Unfortunately for us, mainstream literature is not nearly as irrelevant as it should be. It remains a fat, greasy parasite that continues to feed on far too much talent, continues to convince far too many bright and sensitive souls to turn their backs on their greater culture (in what is, without any doubt, the most momentous epoch in human history) all in the name of accumulating ingroup prestige within a socially obsolescent institution. All writers are post-posterity writers, nowadays, and if they truly want to walk their egalitarian, prosocial talk, then they need to reach out with their writing, self-consciously game the preference parsing algorithms that increasingly command our horizons of cultural exposure. In other words, they need to do the very opposite of what conservative apologists like Smith continually urge, which is to bury their heads in sand at the bottom of the hourglass.

“These category questions,” Smith writes, “are marketing ones, not literary ones.” Once upon a time, maybe, but certainly not anymore. If literature is as literature does, then what we call ‘literary’ today does precious little that can be called literary–thanks to marketing. The outgroup philistines that literary writers pretend to ‘challenge’ let alone ‘illuminate’ no longer stumble into their books, leaving only classroom captives to complete the literary circuit (with dead or moribund authors, no less). Literature describes a certain, transformative connection between writers and readers, and marketing just happens to be all about connecting buyers with sellers. Given that confirmation is the primary engine of consumer demand, literature is simply writing that jumps the tracks, that somehow, someway, finds itself in the wrong hands. The rest, as DFW would say, is fucking Entertainment.

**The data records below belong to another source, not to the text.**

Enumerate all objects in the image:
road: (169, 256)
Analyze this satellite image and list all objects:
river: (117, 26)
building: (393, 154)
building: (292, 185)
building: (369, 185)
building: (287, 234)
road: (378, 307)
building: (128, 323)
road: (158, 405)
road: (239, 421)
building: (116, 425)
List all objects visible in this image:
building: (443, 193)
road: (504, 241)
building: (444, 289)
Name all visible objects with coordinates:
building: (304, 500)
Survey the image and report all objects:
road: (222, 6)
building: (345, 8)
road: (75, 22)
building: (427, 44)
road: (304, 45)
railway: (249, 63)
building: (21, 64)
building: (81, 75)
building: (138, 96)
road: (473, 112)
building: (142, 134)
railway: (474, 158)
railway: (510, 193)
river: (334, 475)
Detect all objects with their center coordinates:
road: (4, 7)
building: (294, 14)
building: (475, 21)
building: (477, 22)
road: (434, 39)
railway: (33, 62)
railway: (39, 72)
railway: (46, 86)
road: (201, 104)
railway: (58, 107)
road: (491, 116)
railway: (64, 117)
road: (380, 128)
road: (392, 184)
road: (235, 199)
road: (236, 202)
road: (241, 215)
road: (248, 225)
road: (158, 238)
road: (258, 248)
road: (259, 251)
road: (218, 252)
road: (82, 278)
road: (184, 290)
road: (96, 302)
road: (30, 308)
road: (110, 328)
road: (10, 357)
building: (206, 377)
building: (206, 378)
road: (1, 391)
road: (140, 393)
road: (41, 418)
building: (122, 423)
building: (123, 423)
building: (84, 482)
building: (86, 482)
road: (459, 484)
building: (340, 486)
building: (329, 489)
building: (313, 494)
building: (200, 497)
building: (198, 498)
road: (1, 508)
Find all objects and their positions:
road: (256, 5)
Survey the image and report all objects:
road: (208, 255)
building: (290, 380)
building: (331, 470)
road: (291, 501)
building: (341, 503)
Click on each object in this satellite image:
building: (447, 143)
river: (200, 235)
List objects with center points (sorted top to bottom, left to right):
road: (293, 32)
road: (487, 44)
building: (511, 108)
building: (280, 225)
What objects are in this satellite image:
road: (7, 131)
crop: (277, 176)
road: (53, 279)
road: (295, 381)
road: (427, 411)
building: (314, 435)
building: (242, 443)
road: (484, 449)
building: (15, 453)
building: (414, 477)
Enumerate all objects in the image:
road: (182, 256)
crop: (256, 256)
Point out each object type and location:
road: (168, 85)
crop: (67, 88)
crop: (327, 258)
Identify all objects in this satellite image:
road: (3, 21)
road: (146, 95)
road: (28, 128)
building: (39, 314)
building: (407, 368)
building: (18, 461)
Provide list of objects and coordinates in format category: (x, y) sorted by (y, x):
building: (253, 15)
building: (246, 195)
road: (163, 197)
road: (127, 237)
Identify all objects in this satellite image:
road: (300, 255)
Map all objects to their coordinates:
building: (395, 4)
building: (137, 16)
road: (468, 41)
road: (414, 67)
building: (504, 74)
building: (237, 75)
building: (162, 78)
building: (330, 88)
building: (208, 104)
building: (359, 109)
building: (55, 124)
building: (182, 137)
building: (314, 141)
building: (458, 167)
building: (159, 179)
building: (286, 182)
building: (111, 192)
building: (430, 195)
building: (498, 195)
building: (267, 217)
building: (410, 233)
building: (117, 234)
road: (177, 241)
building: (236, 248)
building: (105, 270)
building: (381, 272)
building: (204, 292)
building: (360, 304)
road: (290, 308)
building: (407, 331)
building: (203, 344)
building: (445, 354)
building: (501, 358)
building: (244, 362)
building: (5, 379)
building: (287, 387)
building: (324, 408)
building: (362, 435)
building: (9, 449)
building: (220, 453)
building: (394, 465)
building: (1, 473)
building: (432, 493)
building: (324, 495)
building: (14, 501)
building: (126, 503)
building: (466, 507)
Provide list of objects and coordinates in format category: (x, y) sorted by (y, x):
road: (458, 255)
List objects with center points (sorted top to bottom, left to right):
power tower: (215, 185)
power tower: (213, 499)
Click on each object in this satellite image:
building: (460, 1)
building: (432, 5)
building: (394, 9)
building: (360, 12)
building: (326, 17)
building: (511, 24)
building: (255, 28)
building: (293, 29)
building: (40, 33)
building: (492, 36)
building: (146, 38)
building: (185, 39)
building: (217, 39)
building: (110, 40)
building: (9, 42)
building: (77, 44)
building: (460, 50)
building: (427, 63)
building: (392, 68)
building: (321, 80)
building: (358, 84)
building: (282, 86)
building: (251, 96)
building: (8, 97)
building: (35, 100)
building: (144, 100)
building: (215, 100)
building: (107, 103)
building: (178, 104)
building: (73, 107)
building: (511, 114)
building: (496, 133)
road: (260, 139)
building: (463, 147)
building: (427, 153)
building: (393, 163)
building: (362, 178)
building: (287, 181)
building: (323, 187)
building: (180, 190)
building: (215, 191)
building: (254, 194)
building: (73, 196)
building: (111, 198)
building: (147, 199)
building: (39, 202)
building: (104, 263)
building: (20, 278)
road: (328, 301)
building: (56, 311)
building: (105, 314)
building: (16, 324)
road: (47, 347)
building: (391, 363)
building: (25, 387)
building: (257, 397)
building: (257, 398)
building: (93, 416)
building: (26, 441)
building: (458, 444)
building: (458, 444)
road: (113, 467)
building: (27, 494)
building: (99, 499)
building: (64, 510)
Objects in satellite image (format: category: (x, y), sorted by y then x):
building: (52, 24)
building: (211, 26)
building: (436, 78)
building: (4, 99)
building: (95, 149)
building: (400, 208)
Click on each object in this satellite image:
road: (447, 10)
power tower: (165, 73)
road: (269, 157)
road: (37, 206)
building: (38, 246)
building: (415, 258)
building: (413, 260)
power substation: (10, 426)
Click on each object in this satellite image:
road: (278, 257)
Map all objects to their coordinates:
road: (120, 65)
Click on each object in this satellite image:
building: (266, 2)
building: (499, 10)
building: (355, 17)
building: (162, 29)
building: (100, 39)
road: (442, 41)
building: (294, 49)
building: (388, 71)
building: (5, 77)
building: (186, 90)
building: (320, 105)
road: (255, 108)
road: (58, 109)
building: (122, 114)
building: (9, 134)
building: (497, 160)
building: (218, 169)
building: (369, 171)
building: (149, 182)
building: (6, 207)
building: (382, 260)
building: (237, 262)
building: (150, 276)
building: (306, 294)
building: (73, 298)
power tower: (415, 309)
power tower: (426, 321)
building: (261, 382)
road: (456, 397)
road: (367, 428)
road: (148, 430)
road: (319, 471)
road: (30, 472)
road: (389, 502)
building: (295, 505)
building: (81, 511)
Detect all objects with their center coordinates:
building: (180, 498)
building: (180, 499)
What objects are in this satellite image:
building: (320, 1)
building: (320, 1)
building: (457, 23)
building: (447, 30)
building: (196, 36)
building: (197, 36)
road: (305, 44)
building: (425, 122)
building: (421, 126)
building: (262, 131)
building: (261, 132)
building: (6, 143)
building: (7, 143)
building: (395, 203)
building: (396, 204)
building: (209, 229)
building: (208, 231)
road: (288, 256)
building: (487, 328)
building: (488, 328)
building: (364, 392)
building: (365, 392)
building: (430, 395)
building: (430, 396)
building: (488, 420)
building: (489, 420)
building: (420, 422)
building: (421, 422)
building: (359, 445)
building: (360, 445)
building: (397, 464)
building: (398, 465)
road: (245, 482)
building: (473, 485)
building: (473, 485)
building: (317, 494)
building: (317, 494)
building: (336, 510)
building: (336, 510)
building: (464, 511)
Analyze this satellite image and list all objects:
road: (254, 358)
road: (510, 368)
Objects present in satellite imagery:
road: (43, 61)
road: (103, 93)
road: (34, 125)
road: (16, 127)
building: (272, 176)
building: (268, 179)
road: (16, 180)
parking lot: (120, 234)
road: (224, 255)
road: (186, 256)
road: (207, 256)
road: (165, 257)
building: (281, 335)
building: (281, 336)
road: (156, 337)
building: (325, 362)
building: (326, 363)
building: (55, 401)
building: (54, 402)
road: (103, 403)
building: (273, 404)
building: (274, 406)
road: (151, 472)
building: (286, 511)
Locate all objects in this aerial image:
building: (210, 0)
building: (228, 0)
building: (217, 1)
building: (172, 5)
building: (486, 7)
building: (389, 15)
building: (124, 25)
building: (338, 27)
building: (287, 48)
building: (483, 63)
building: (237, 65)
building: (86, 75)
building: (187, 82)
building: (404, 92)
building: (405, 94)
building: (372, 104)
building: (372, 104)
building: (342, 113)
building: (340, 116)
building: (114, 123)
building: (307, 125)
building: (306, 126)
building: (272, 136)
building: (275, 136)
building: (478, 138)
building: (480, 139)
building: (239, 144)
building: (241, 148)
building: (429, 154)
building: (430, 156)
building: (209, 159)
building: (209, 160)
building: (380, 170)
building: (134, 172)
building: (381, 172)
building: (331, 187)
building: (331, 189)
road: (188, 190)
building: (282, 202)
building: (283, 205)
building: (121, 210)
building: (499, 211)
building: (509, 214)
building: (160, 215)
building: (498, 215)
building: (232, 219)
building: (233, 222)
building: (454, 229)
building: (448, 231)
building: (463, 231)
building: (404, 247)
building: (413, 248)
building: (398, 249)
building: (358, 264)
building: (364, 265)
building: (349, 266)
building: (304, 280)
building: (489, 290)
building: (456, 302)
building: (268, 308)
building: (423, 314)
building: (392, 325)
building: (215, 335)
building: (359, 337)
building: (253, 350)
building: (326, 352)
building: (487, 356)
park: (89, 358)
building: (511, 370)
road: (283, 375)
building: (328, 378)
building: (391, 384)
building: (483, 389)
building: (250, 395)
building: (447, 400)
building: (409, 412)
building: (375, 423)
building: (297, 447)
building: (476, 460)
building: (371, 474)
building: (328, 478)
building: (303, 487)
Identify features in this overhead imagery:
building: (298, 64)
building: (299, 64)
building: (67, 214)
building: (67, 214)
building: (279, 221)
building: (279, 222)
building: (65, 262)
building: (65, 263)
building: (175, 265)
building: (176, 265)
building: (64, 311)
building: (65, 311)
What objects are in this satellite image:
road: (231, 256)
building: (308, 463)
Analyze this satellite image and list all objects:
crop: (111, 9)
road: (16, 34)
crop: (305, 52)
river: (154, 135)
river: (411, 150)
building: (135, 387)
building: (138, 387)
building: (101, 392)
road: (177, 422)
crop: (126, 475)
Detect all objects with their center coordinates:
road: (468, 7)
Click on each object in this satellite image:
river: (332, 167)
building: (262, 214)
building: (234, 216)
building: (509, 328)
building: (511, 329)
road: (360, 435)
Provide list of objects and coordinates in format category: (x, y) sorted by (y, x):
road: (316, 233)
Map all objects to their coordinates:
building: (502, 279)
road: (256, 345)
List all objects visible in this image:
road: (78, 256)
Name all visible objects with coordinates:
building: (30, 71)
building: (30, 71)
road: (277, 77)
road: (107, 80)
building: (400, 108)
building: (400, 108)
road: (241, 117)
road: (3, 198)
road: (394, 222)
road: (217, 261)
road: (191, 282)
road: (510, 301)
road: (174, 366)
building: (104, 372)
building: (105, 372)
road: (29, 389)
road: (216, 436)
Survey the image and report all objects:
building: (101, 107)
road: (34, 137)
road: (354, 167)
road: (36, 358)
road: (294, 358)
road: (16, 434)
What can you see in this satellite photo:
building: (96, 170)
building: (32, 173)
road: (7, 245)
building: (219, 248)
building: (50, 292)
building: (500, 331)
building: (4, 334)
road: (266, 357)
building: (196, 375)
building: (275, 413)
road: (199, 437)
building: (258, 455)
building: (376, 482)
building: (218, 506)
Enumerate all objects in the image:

More apology.

The future of literature in the age of information technology lies with genre, plain and simple, with writers possessing the wherewithal to turn their backs on apologetic apparatchiks like Smith, and actually contribute to building the critical popular culture we will need to survive the strange, strange days ahead. The alternative–Smith’s alternative–is to preach to the choir, apologize and reinforce, cater to expectations–do all the things that ‘sellouts’ do–then to endlessly declare yourself a missionary of transformation. Quite a scam, I would say.